Because of retrospective study design, pathologic changes were not verified to confirm the change of LSM in our study. In spite of this limitation, the demonstration of the LSM change in CHB patients on antiviral therapy through repeated measurement of liver stiffness in real life setting provides important clinical implication supporting the usefulness of LSM using Fibroscan for the assessment of fibrosis regression during antiviral treatment. Recently, Marcellin et al. demonstrated that oral antiviral treatment with tenofovir regressed liver cirrhosis in chronic hepatitis B patients (27). Our study provides similar results using repeated LSM measurement instead of repeated liver biopsies in real-life practice setting. Our study result warrants further prospective study to confirm the correlation of LSM and pathologic changes during oral antiviral therapy in CHB patients.
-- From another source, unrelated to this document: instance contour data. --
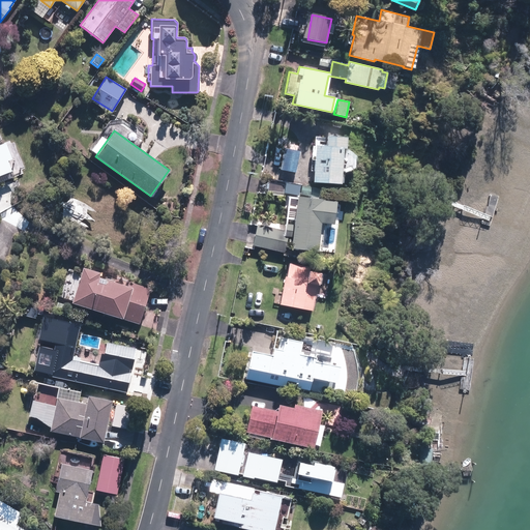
[(313,180),(340,182),(342,147),(345,147),(345,137),(326,136),(325,145),(315,144),(314,159),(311,158),(312,147),(297,147),(298,145),(292,144),(291,150),(284,148),(280,170),(295,172),(295,171),(313,171),(313,180)]
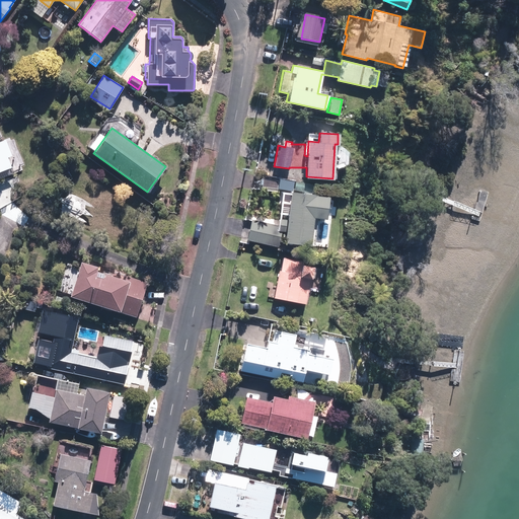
[(0,170),(11,167),(8,157),(11,156),(5,140),(0,141),(0,170)]
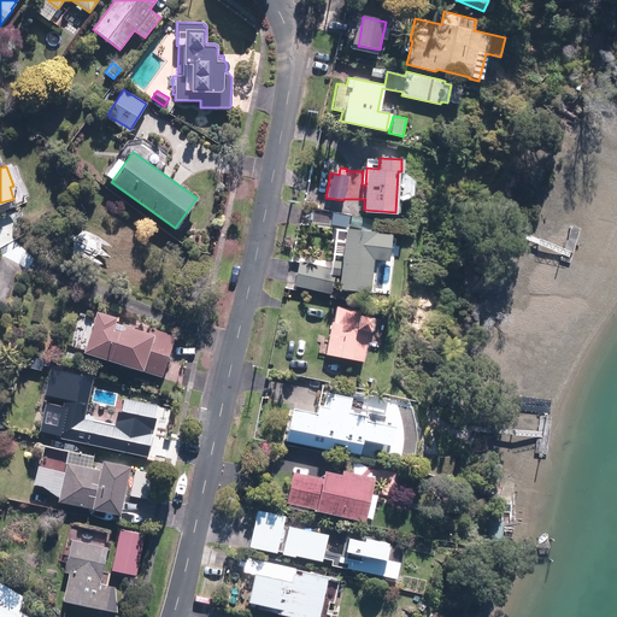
[(63,210),(69,219),(86,209),(81,204),(69,212),(66,207),(63,210)]
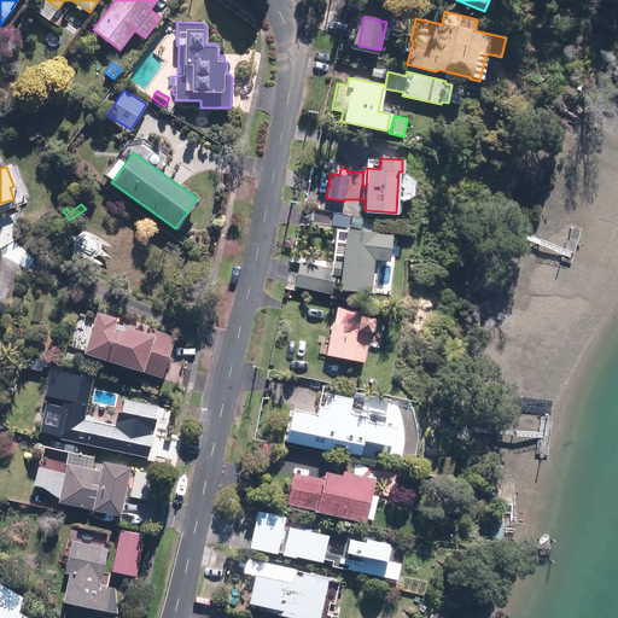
[(295,285),(330,295),(334,275),(340,277),(338,289),(368,292),(373,257),(388,258),(390,233),(372,232),(374,222),(354,216),(351,226),(354,226),(354,228),(345,228),(342,262),(334,261),(332,269),(299,262),(295,285)]
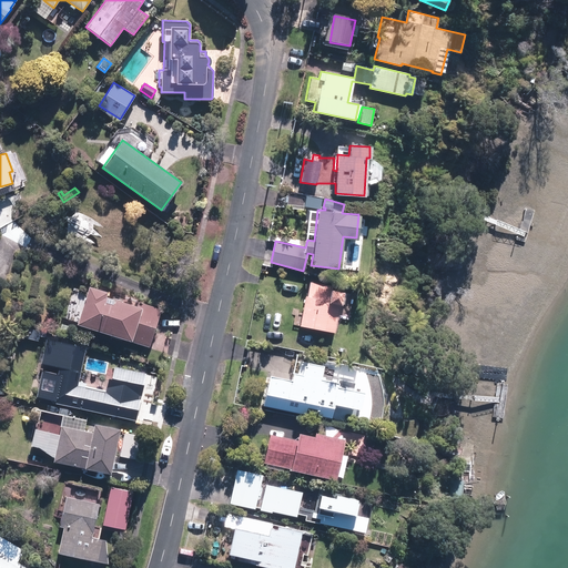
[(298,325),(334,332),(338,304),(341,304),(343,292),(331,290),(332,286),(310,282),(306,296),(304,295),(298,325)]
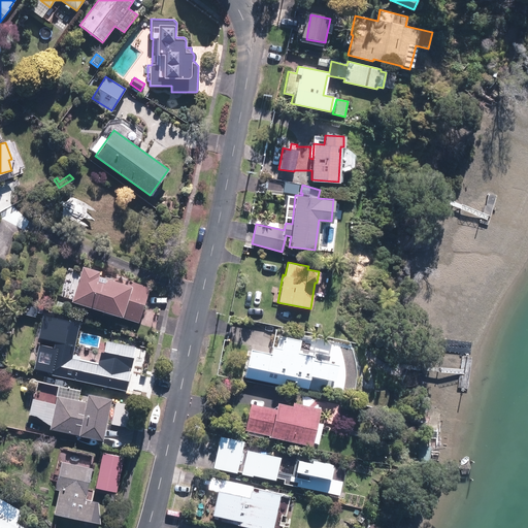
[(70,300),(137,322),(150,288),(128,281),(127,285),(98,275),(100,269),(95,267),(95,270),(81,266),(70,300)]
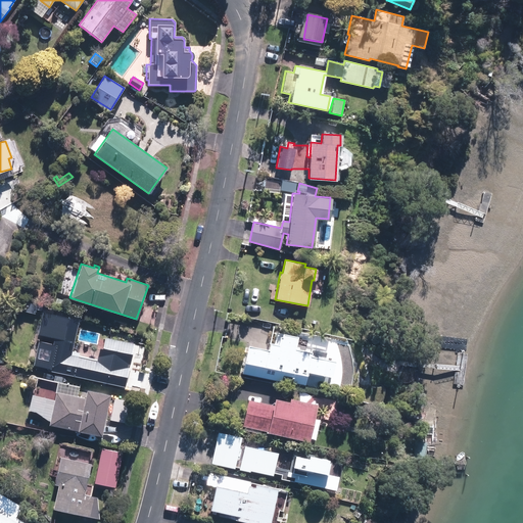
[(54,304),(64,307),(66,301),(56,298),(54,304)]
In conclusion, long-term oral antiviral therapy resulted in the improvement of liver stiffness in a substantial portion of patients with CHB. Liver stiffness measurement using transient elastography may be used as a useful clinical tool to evaluate disease progression in CHB patients.
Footnotes
The authors have no conflict of interest to disclose.
This study was supported by a grant of the Korea Healthcare Technology R&D Project, Ministry of Health and Welfare, Republic of Korea (HI10C2020).